Meio-período em Cidade Dutra custa R$ 499
Segundo o Mapa da Desigualdade 2020, organizado pela Rede Nossa São Paulo, o tempo de atendimento para vaga em creche pública é de 65 dias na capital de São Paulo. Como alternativa, o que resta para pais e mães é a tentativa de matricular seus filhos em creches particulares. A mensalidade, no entanto, é muito mais alta do que a sugerida pelo governo federal.
Juliana Bertolini, 35, inaugurou a Escola Discovery em janeiro deste ano, dois meses antes da pandemia. Em Cidade Dutra, bairro periférico da zona sul, o surto de coronavírus veio acompanhado do desemprego para os moradores. Ela perdeu quase metade dos alunos até 7 outubro, quando reabriu a unidade com horário reduzido após determinação da prefeitura. Hoje são 19 crianças instaladas em um espaço que pode comportar mais de 100.
A mensalidade para meio período é de R$ 499. No horário integral, é de R$ 999. Por causa da crise, passou a cobrar metade do valor. As crianças têm aulas de inglês, alimentação controlada, e os pais podem acompanhar o dia a dia na escola por câmera.
Desconto de 20% em Pirituba
A situação difícil se repete em Pirituba, zona norte de São Paulo. A diretora da escola de educação infantil Doce Aprender, Monique Berti, 39, reduziu 20% da mensalidade para manter os alunos.
O valor de tabela por mês para o período integral é de R$ 1.490, e o meio período sai por R$ 825.
Ao ser questionada sobre a proposta do auxílio-creche, que ainda não conhecia, Berti se mostrou frustrada com o valor de R$ 52. "É ridículo, [o governo] nem deveria oferecer esse valor. Você vê políticos recebendo fortunas e uma mãe de família pode receber uma miséria. Só quem está aqui [em uma creche] sabe quanto isso tudo custa. Acho que o governo não está ligado nessa realidade. Os R$ 52 não pagam nem um livro."

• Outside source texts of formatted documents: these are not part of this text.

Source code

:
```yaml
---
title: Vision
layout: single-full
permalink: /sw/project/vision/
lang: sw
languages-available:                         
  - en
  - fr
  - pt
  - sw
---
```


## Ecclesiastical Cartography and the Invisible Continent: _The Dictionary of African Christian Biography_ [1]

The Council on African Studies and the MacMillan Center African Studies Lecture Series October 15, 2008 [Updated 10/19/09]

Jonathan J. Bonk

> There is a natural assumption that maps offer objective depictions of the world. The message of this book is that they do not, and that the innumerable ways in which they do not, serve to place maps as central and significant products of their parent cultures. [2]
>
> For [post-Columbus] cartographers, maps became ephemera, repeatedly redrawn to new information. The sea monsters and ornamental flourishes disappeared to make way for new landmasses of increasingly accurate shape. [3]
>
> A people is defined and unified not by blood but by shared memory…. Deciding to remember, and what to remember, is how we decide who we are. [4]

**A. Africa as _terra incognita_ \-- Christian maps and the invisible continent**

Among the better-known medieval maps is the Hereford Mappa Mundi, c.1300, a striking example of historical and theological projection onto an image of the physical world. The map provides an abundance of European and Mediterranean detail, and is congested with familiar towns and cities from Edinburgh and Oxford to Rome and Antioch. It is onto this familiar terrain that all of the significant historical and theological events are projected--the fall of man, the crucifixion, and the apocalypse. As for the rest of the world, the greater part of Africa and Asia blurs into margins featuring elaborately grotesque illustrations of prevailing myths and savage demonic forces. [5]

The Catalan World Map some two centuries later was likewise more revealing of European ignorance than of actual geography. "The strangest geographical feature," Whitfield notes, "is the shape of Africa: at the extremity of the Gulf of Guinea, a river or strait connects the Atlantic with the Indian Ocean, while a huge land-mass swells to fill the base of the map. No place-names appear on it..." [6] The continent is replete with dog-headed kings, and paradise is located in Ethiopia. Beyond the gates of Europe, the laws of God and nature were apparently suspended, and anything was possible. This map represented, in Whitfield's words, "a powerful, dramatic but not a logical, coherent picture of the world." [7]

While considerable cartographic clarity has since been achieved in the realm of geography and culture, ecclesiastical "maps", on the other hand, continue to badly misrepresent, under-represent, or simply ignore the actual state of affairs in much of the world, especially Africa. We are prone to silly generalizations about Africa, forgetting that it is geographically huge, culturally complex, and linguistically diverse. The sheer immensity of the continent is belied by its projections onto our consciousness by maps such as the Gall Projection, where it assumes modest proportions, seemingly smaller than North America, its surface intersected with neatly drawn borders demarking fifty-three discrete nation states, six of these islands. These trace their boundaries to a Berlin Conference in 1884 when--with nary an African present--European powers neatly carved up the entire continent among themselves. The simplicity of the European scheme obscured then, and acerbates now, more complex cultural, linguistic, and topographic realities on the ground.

Berti conta que pais de baixa renda querem matricular seus filhos na sua escola, mas não são todos que conseguem receber desconto ou bolsas. Para ela, os governos em conjunto precisam melhorar o serviço de educação infantil.
A conta não fecha
A dona de casa Valéria dos Santos, 29, cuida o dia inteiro dos filhos Davi, 6, e Luiz Miguel, 2. O caçula ficou menos de dois meses na creche por conta do início da pandemia de coronavírus. Eles só voltarão à escola após tomarem a vacina contra o coronavírus.
Com o último registro em carteira em 2012, Santos, que já trabalhou de caixa de supermercado a operadora de telemarketing, tem um gasto mensal de R$ 1.000, entre alimentação, contas e outras despesas. Ela mora em Ermelino Matarazzo, zona leste de São Paulo, e recebe R$ 171 mensais do Bolsa Família, que são complementares à renda do marido.

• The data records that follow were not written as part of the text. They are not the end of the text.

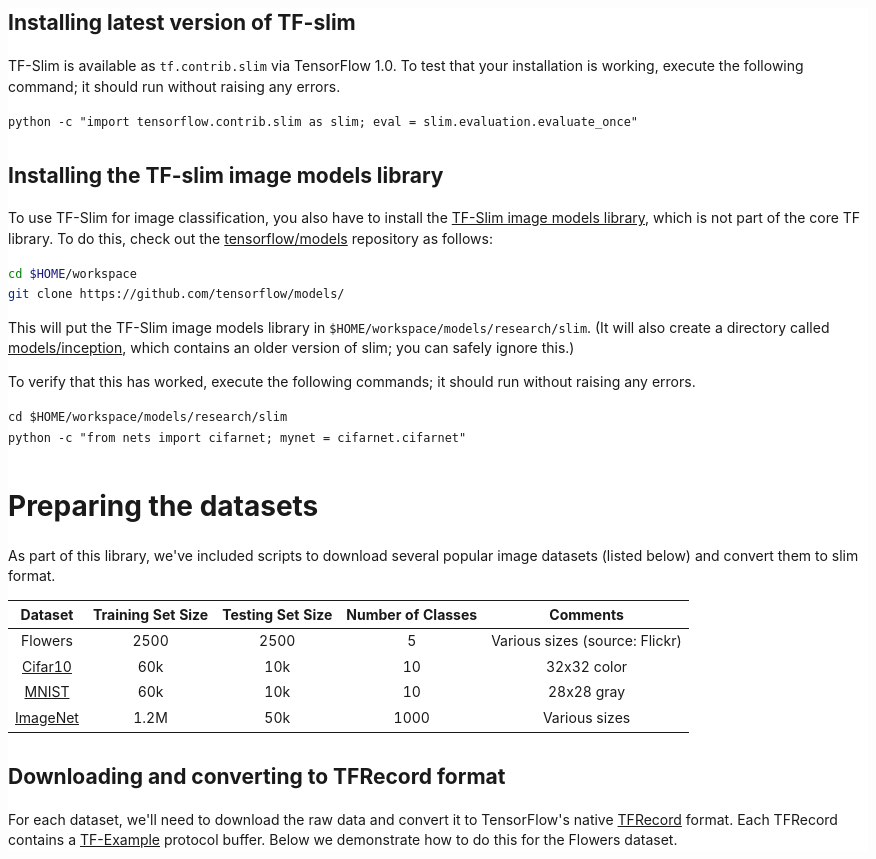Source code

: ## Installing latest version of TF-slim

TF-Slim is available as `tf.contrib.slim` via TensorFlow 1.0. To test that your
installation is working, execute the following command; it should run without
raising any errors.

```
python -c "import tensorflow.contrib.slim as slim; eval = slim.evaluation.evaluate_once"
```

## Installing the TF-slim image models library

To use TF-Slim for image classification, you also have to install
the [TF-Slim image models library](https://github.com/tensorflow/models/tree/master/research/slim),
which is not part of the core TF library.
To do this, check out the
[tensorflow/models](https://github.com/tensorflow/models/) repository as follows:

```bash
cd $HOME/workspace
git clone https://github.com/tensorflow/models/
```

This will put the TF-Slim image models library in `$HOME/workspace/models/research/slim`.
(It will also create a directory called
[models/inception](https://github.com/tensorflow/models/tree/master/research/inception),
which contains an older version of slim; you can safely ignore this.)

To verify that this has worked, execute the following commands; it should run
without raising any errors.

```
cd $HOME/workspace/models/research/slim
python -c "from nets import cifarnet; mynet = cifarnet.cifarnet"
```


# Preparing the datasets
<a id='Data'></a>

As part of this library, we've included scripts to download several popular
image datasets (listed below) and convert them to slim format.

Dataset | Training Set Size | Testing Set Size | Number of Classes | Comments
:------:|:---------------:|:---------------------:|:-----------:|:-----------:
Flowers|2500 | 2500 | 5 | Various sizes (source: Flickr)
[Cifar10](https://www.cs.toronto.edu/~kriz/cifar.html) | 60k| 10k | 10 |32x32 color
[MNIST](http://yann.lecun.com/exdb/mnist/)| 60k | 10k | 10 | 28x28 gray
[ImageNet](http://www.image-net.org/challenges/LSVRC/2012/)|1.2M| 50k | 1000 | Various sizes

## Downloading and converting to TFRecord format

For each dataset, we'll need to download the raw data and convert it to
TensorFlow's native
[TFRecord](https://www.tensorflow.org/versions/r0.10/api_docs/python/python_io.html#tfrecords-format-details)
format. Each TFRecord contains a
[TF-Example](https://github.com/tensorflow/tensorflow/blob/r0.10/tensorflow/core/example/example.proto)
protocol buffer. Below we demonstrate how to do this for the Flowers dataset.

"Eu já cheguei a procurar creche particular quando estava em busca de emprego, mas a mais em conta que eu achei cobrava R$ 1.200 em período integral. Mesmo se eu estivesse empregada, manteria meu filho menor na creche, é um dinheiro que faria falta, e o ensino da creche [pública] é muito bom."
Proposta precisa ser esclarecida, diz especialista
Segundo o diretor técnico do Dieese (Departamento Intersindical de Estatística e Estudos Socioeconômicos), Fausto Augusto Júnior, há pontos na proposta do auxílio-creche que precisam ser esclarecidos.
"Para que servirá esse recurso? Teoricamente seria para ajudar a pagar uma escola infantil para o filho do trabalhador. Esse auxílio vai ser como o Bolsa Família ou vai ter alguma função? Quem recebe gasta basicamente para comer ou morar. Vai ter vinculação com que gasto?"
Ele recorda que o Bolsa Família, implementado pelo governo Lula em 2003, foi uma unificação de projetos sociais do governo FHC, que criou benefícios para educação, alimentação e gás. Para Augusto Júnior, a possibilidade de fatiar novamente os programas traz complicações.
"Quando começa a picar benefícios, perde-se a clareza de função, ou seja, o que se busca com esse benefício. Pode se perder o controle, porque não se sabe de fato por que alguém vai receber e outro não vai receber", afirmou.
"O problema é que [o auxílio-creche] vem em substituição ao auxílio emergencial, que vai até dezembro. Uma boa parte dos que se beneficiaram não tem Cadastro Único, não recebe Bolsa Família, e não vai ter nenhum tipo de renda. A economia não volta, e estamos próximos de uma segunda onda de covid-19", declarou.